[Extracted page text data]
══════════════════════════════
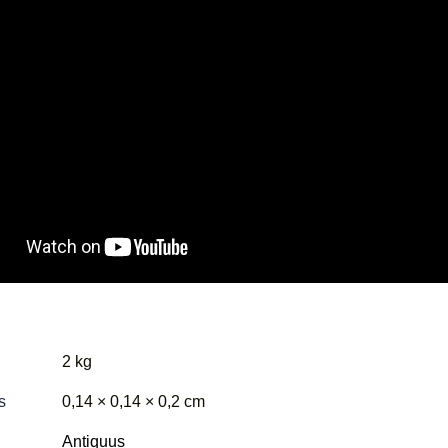
2 kg
s
0,14 × 0,14 × 0,2 cm
Antiquus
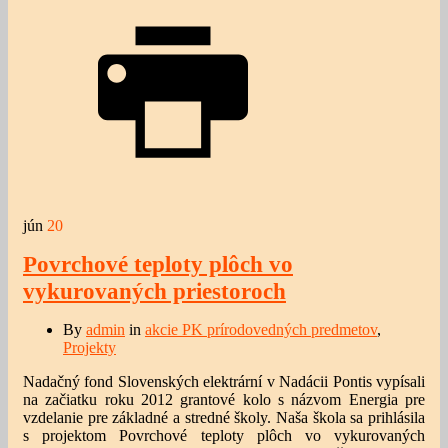
jún
20
Povrchové teploty plôch vo
vykurovaných priestoroch
By
admin
in
akcie PK prírodovedných predmetov
,
Projekty
Nadačný fond Slovenských elektrární v Nadácii Pontis vypísali
na začiatku roku 2012 grantové kolo s názvom Energia pre
vzdelanie pre základné a stredné školy. Naša škola sa prihlásila
s projektom Povrchové teploty plôch vo vykurovaných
══════════════════════════════
**PROBLEM TO WORK ON**. Search the records for the string "teploty" and, wherever a line contains it, please copy that line.

**TASK ANSWER**.
Povrchové teploty plôch vo
s projektom Povrchové teploty plôch vo vykurovaných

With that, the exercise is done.